SIDN works with a risk matrix that relates inventoried risks to baseline measures from the ISO 27001 standard and to additional measures taken through the risk management process. The full matrix is quite elaborate and written in Dutch. An excerpt with the most relevant threats and assessments is translated in English. Both documents are provided as an attachment to 30b.
 
8. Business Continuity Management
Business Continuity Management (BCM) is the process that structurally approaches detrimental internal and external influences and threats to business processes and mitigates them to an acceptable level. SIDN distinguishes between a regular and an emergency BCM process. 
The regular BCM process covers the process of description, operation, monitoring and reviewing during regular operations. The emergency BCM process covers the process of identification of a disaster, recovering from it and coming back to normal operation as soon as possible. 

The scope of the BCM processes are focused on critical business processes. BCM ensures maximum availability of the core business services. The CEO of SIDN has overall responsibility for the whole organisation and thus for Business Continuity Management.

SIDN’s infrastructure is redundantly spread out over several locations, with geographically separated locations for infrastructure supporting registry services, DNS services and system management.

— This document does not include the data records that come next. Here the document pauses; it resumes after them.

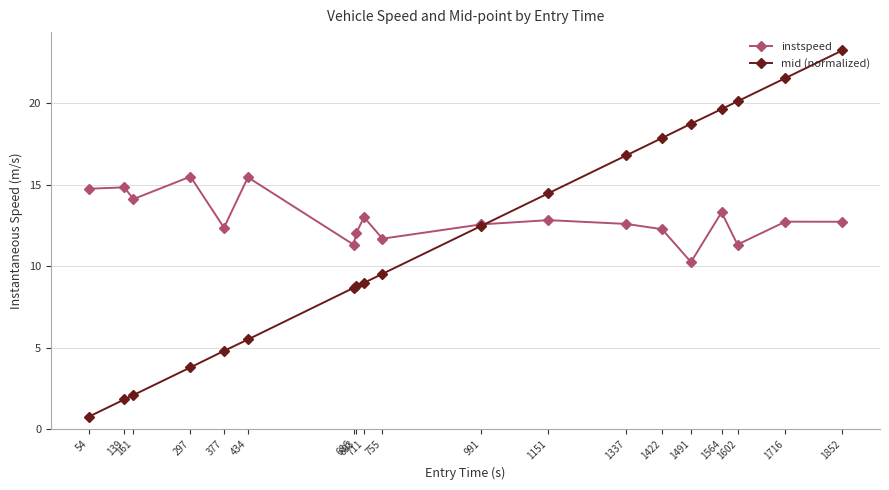

Is the value of mid (normalized) at 686 greater than the value of instspeed at 1564?

No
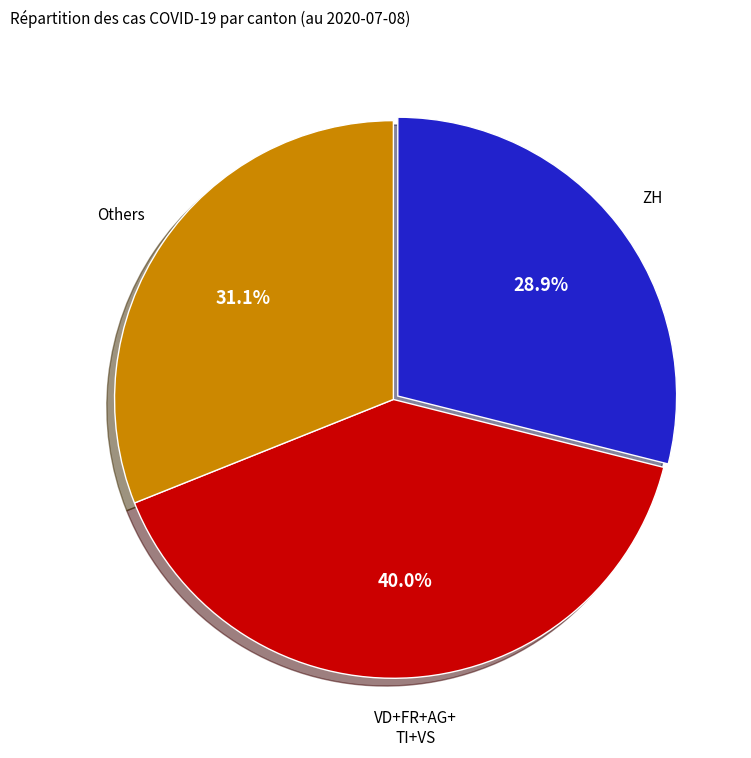

Is there any slice that represents more than half of the pie?

No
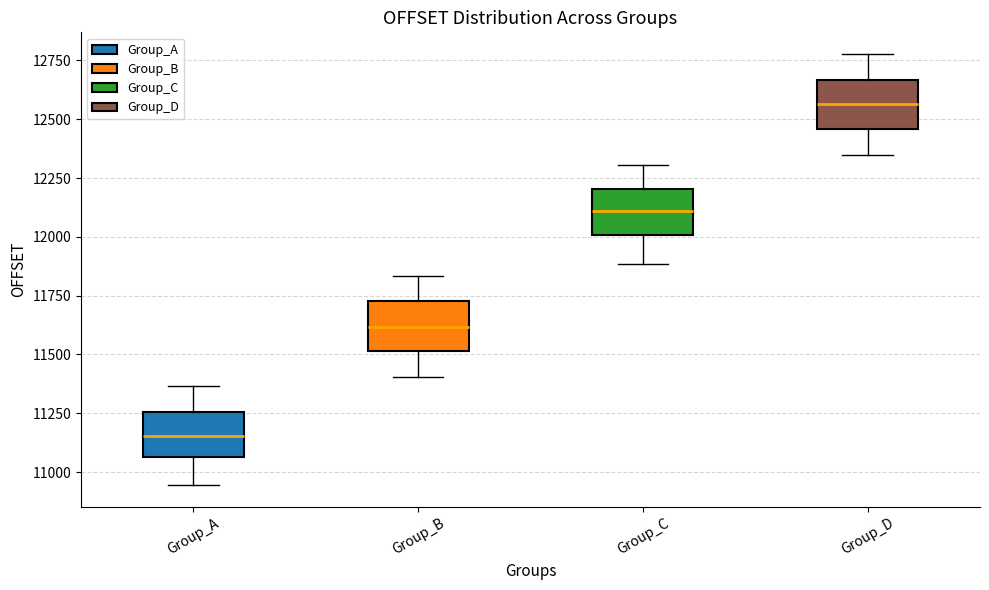

Which box's median line is the highest?

Group_D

SIDN has contingency plans to facilitate relocation of both infrastructure and staff in case of emergency. All systems providing registry services are hosted at two production locations that are both operational and both contain accurate data and available services. DNS services are supported by a widely distributed system, consisting of several unicast name server clusters and three anycast networks, all hosted at certified data centres. SIDN’s office location contains no systems supporting registry functions. Infrastructure relocation is tested periodically and showed a recovery time of all registry services in less than 10 minutes during the last test, with no outage for DNS services.
In case SIDN’s office location is lost (e.g. through fire or flooding), a backup site is available. This backup site also provides facilities for a partial relocation (e.g. if primary communication channels are lost). Relocation to the backup site is tested annually. These tests show that in case of a relocation, full office functionality is restored within 4 hours.